- What to do -
Starting at the top of the listing, extract every line up to and including the one with "August 2023". Pictures stay out of the copy.
-*-*-
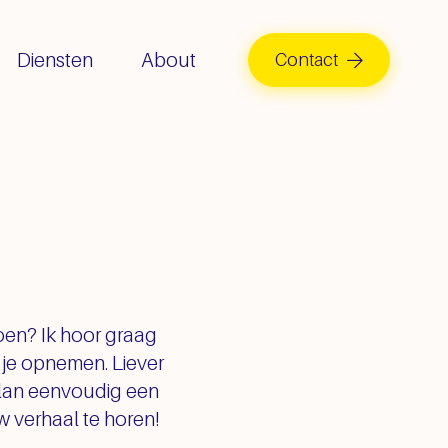
Diensten
About
Contact
h
oen? Ik hoor graag
t je opnemen. Liever
plan eenvoudig een
uw verhaal te horen!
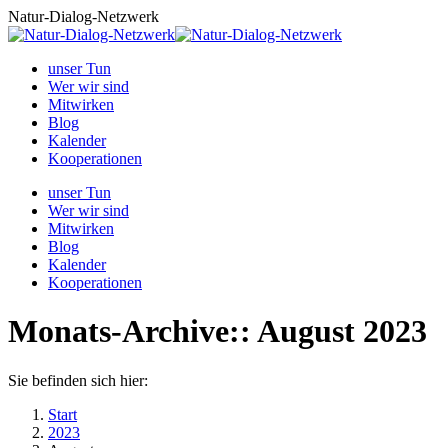
Zum
Natur-Dialog-Netzwerk
Inhalt
springen
unser Tun
Wer wir sind
Mitwirken
Blog
Kalender
Kooperationen
unser Tun
Wer wir sind
Mitwirken
Blog
Kalender
Kooperationen
Monats-Archive::
August 2023
Sie befinden sich hier:
Start
2023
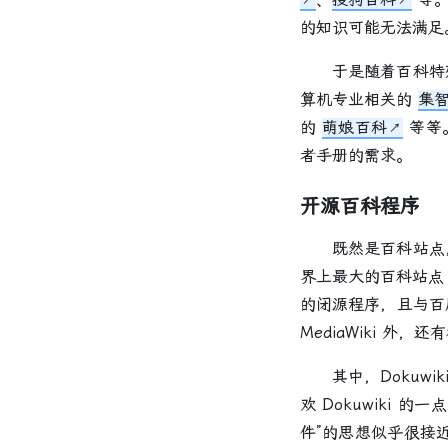
的知识可能无法满足
于是随着百科特殊
算机专业相关的
集
的
萌娘百科
等等
者手册的需求。
开源百科程序
既然是百科站点，
界上最大的百科站点 W
的闭源程序，且与百
MediaWiki 外
其中，Dokuwik
欢 Dokuwiki 的一
件”的思想似乎很接近。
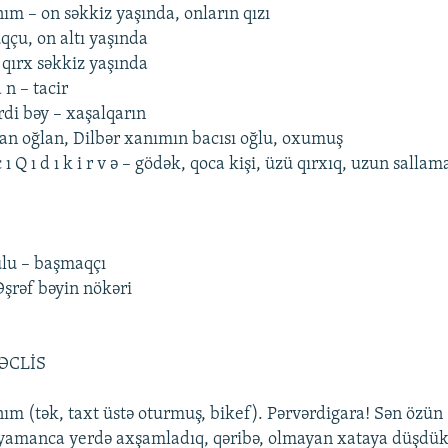
anım – on səkkiz yaşında, onların qızı
uqçu, on altı yaşında
, qırx səkkiz yaşında
a n – tacir
di bəy – xaşalqarın
van oğlan, Dilbər xanımın bacısı oğlu, oxumuş
ç ı Q ı d ı k i r v ə – gödək, qoca kişi, üzü qırxıq, uzun sallam
lu – başmaqçı
Əşrəf bəyin nökəri
ƏCLİS
anım (tək, taxt üstə oturmuş, bikеf). Pərvərdigara! Sən özün
 yamanca yеrdə axşamladıq, qəribə, olmayan xataya düşdük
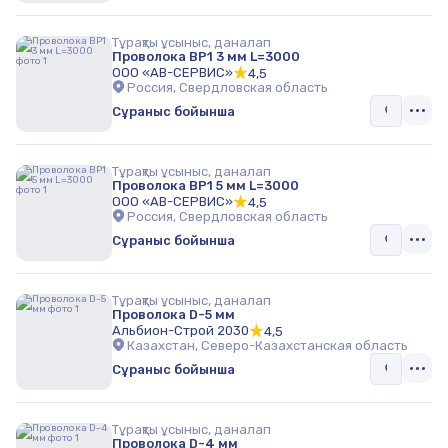
Тұрақты ұсыныс, даналап
Проволока ВР1 3 мм L=3000
ООО «АВ-СЕРВИС»
4,5
Россия, Свердловская область
Сұраныс бойынша
Тұрақты ұсыныс, даналап
Проволока ВР1 5 мм L=3000
ООО «АВ-СЕРВИС»
4,5
Россия, Свердловская область
Сұраныс бойынша
Тұрақты ұсыныс, даналап
Проволока D-5 мм
Альбион-Строй 2030
4,5
Казахстан, Северо-Казахстанская область
Сұраныс бойынша
Тұрақты ұсыныс, даналап
Проволока D-4 мм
-*-*-
- Reply to the exercise -
Diensten
About
Contact
h
oen? Ik hoor graag
t je opnemen. Liever
plan eenvoudig een
uw verhaal te horen!
Zum
Natur-Dialog-Netzwerk
Inhalt
springen
unser Tun
Wer wir sind
Mitwirken
Blog
Kalender
Kooperationen
unser Tun
Wer wir sind
Mitwirken
Blog
Kalender
Kooperationen
Monats-Archive::
August 2023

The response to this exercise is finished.